Enfin un dernier pôle mais pas des moindre, celui de l’éducation/transmission : les « héritiers », jeunes des familles membres participent à l’action en aidant sur les fermes et apportant leurs connaissances pour la communication de la fédération sur la toile par exemple.

Ce dernier pôle est mis en avant car les fondateurs d’AGROSOLIDARIA, vieillissant, souhaitent transmettre les valeurs et continuer les actions de la fédération. Ils essaient également d’encourager les jeunes à rester en campagne et garder leur autonomie au lieu de rejoindre les villes où l’absence de travail et l’enrôlement dans les guérillas les attendent.


Mario Bonilla Romero souligna également l’engagement d’AGROSOLIDARIA à mettre la pression au gouvernement, sur la politique agricole pour protéger et encourager l’agriculture familiale et indigène, reconnue par la FAO, comme seule solution à la souveraineté et sécurité alimentaire mondiale.


Sur cette conclusion Mario Bonilla Romero, curieux de connaître l’agriculture de Haute Loire, commença l’échange avec les élèves de l’ISVT en posant la question : « qui est fils/fille d‘agriculteur ? Que produisez-vous ? »

Les langues se délièrent rapidement entrainant des échanges et comparaisons de deux pays :

Un élève se demandait si les GAEC existaient en Colombie ? Très peu lui répondit-il.
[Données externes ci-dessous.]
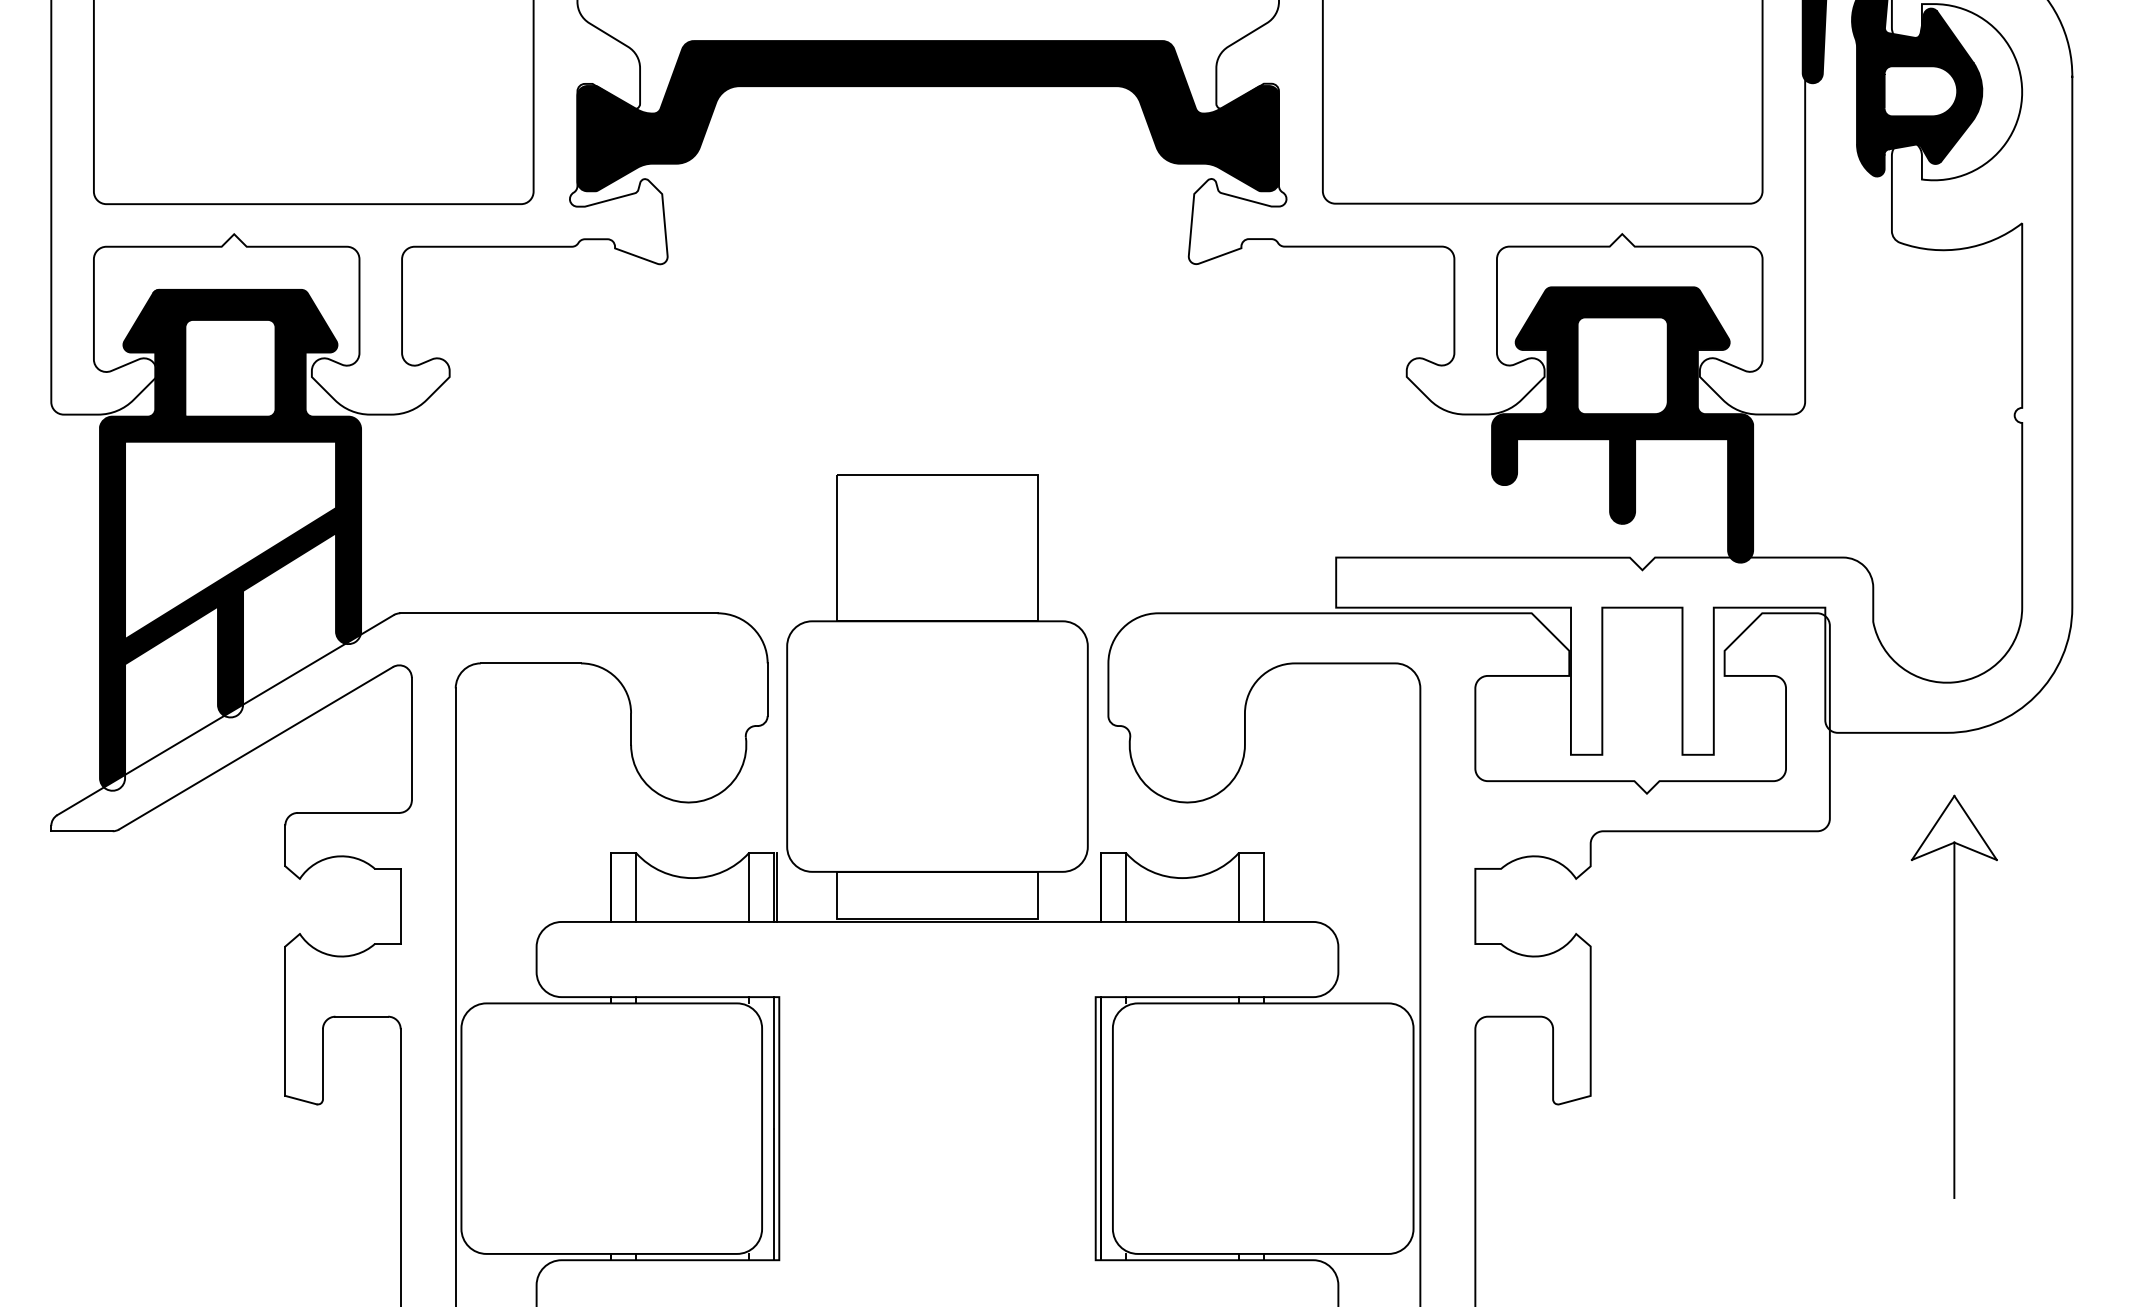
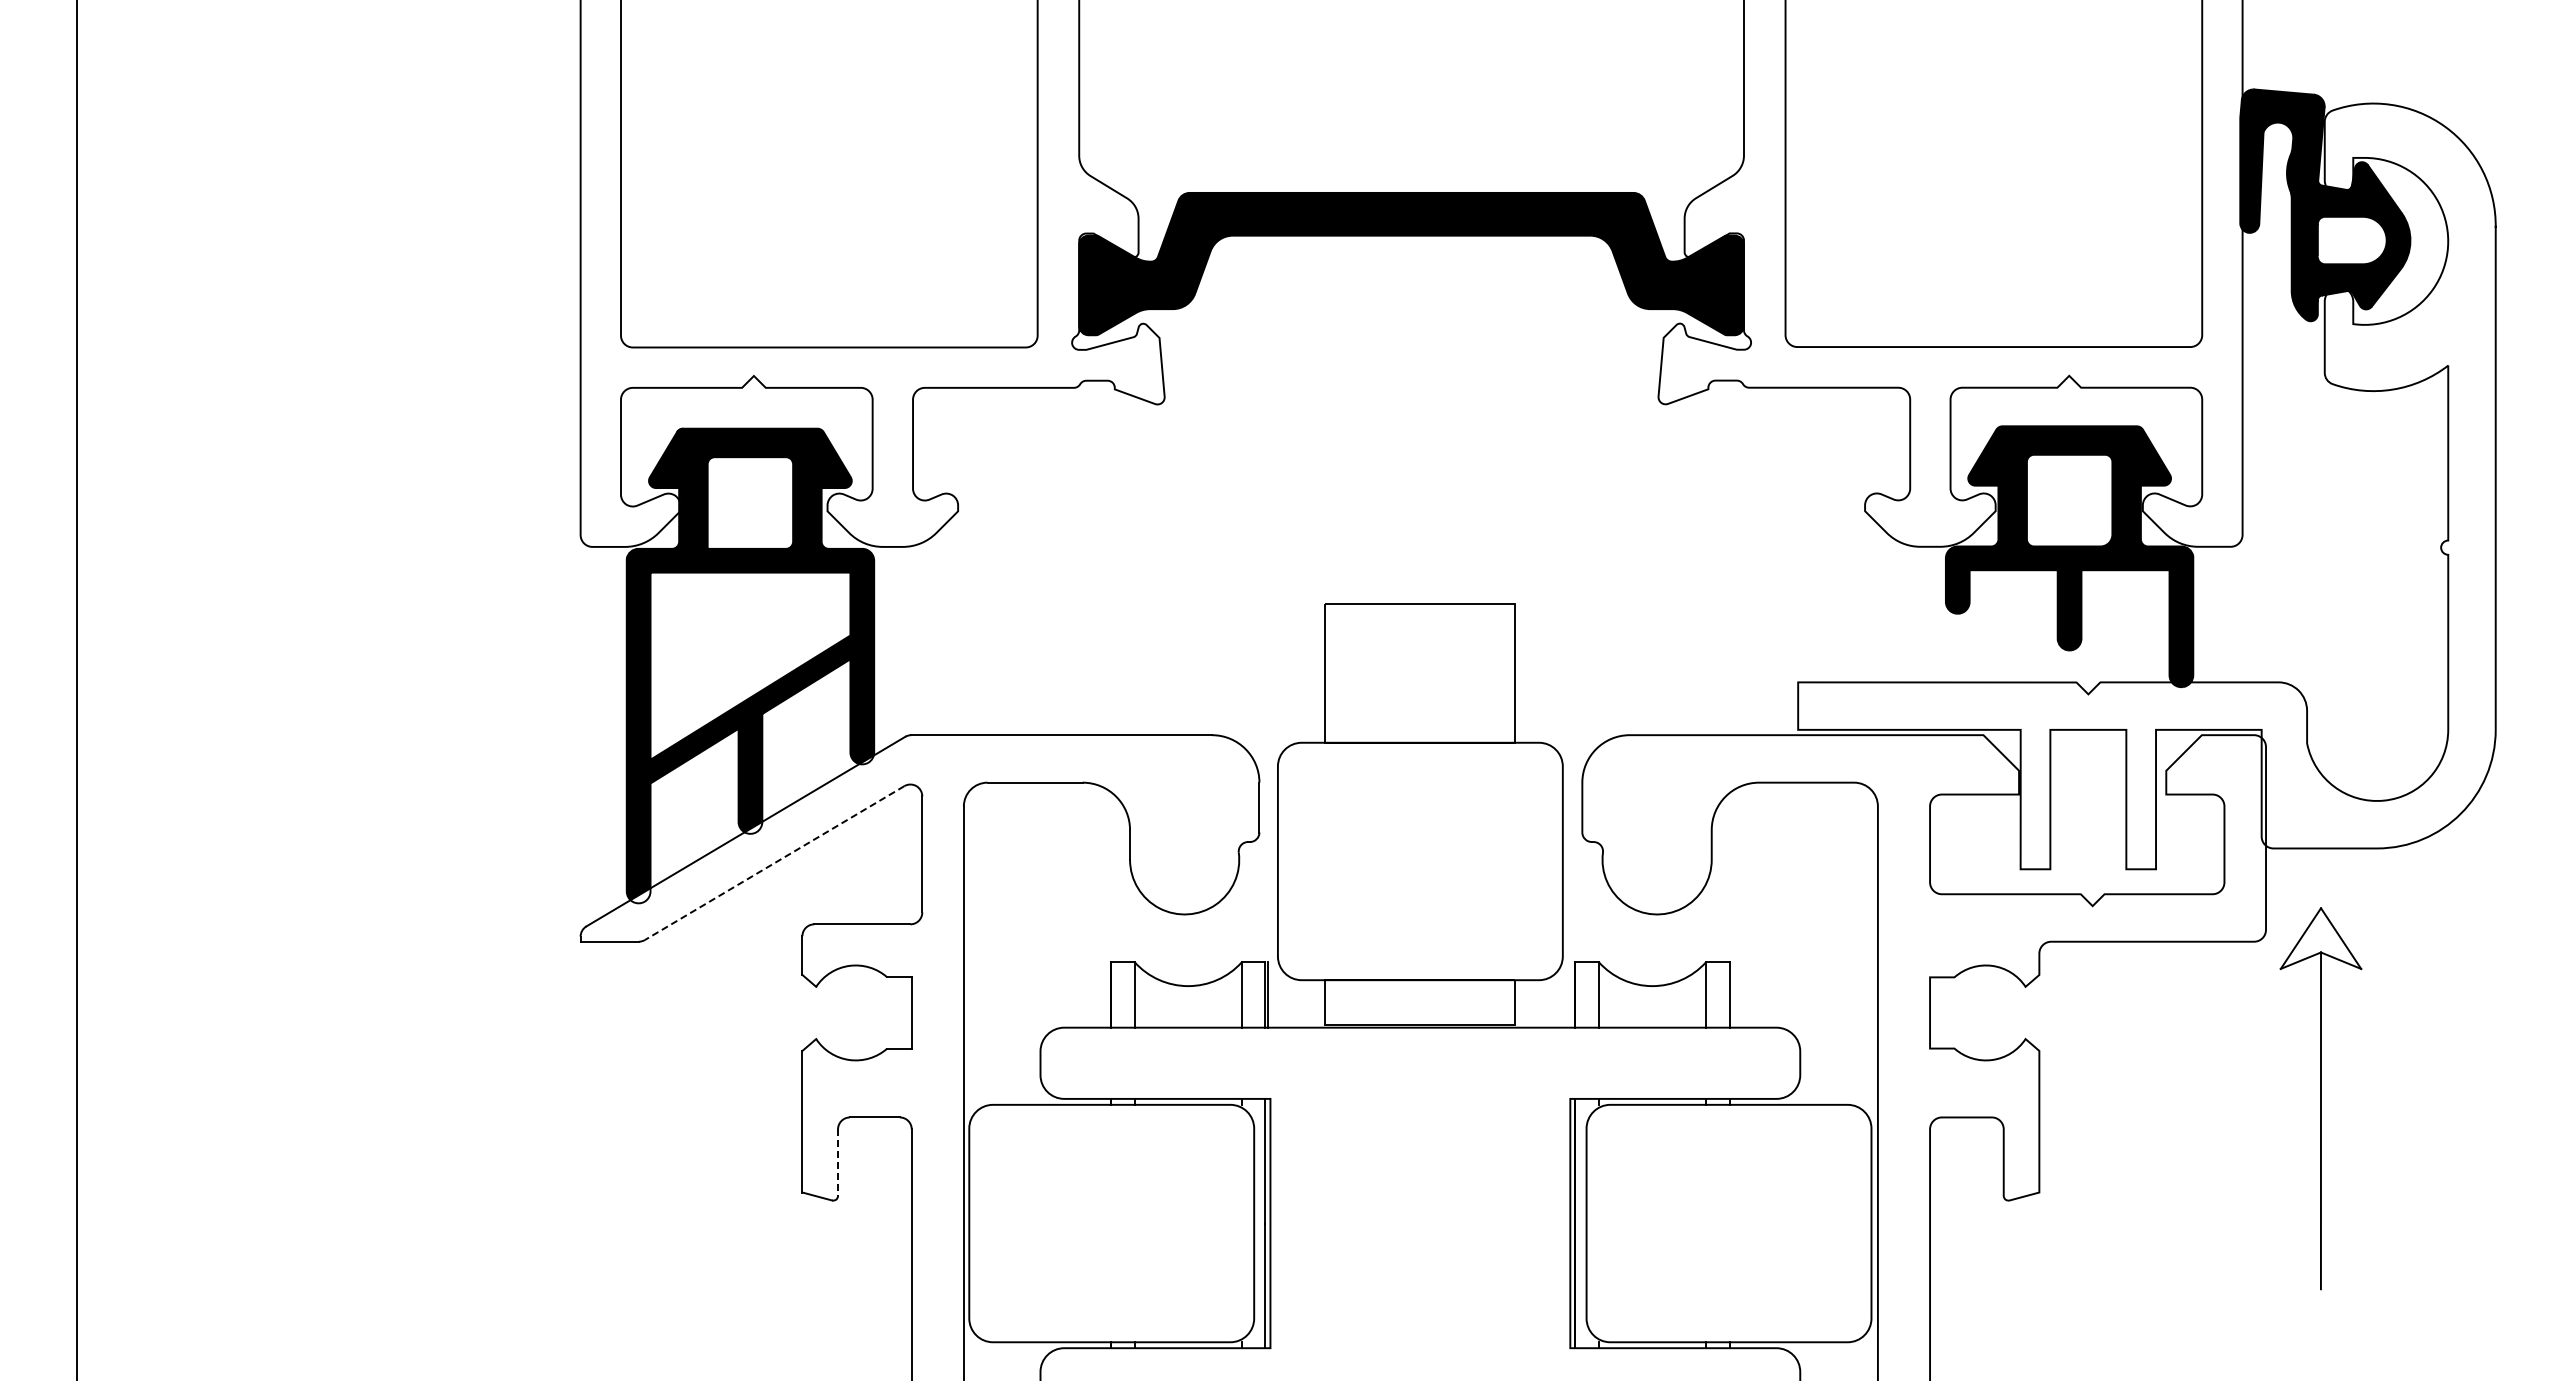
line: (255, 748) -> (774, 863), solid -> dashed
part: (1953, 996) -> (2320, 1098), moved
line: (323, 1065) -> (838, 1163), solid -> dashed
« Comment se passe l’accès à la terre ? » demanda l’autre. Mario lui répondit que la majorité sont privées, au prix de 2000€ l’hectare en moyenne dans sa région.

Seule la forêt amazonienne appartient à l’Etat qui donnait auparavant ces terres aux indigènes, les vendent désormais aux grandes groupes internationaux pour recevoir des dividendes.

« Seulement 3 hectares en moyenne ! » Un jeune lui demanda s’ils arrivaient à vivre avec leurs productions.
Mario le rassura en lui disant qu’ils ont souvent une autre activité à côté. A partir de 13 hectares, une famille en polyculture/élevage peut vivre des activités de la ferme.

« Avez-vous du matériel agricole ? » Question qui brulait les lèvres de plusieurs… Très peu car ce sont des petites parcelles. Les associations locales ont un motoculteur ou tracteurs pour plusieurs familles.

Enfin un étudiant en BTS GEMEAU se demandait comment venir en Colombie, que les guides de voyage déconseillent à cause de l’insécurité du pays. Mario Bonilla Romero lui répondit que la fédération accueillait de nombreux volontaires européens sans danger car ils ont conclu un pacte de paix avec les guérillas assurant ainsi la sécurité de ces personnes.

 

L’ISVT tient à remercier Mario Bonilla Romero et le CCFD pour ce bel et riche échange permettant aux élèves, une ouverture sur le monde. Cette intervention a permis d’élargir leur regard sur les problématiques mondiales du développement durable et d’établir des liens entre le développement des pays du Sud et ceux du Nord.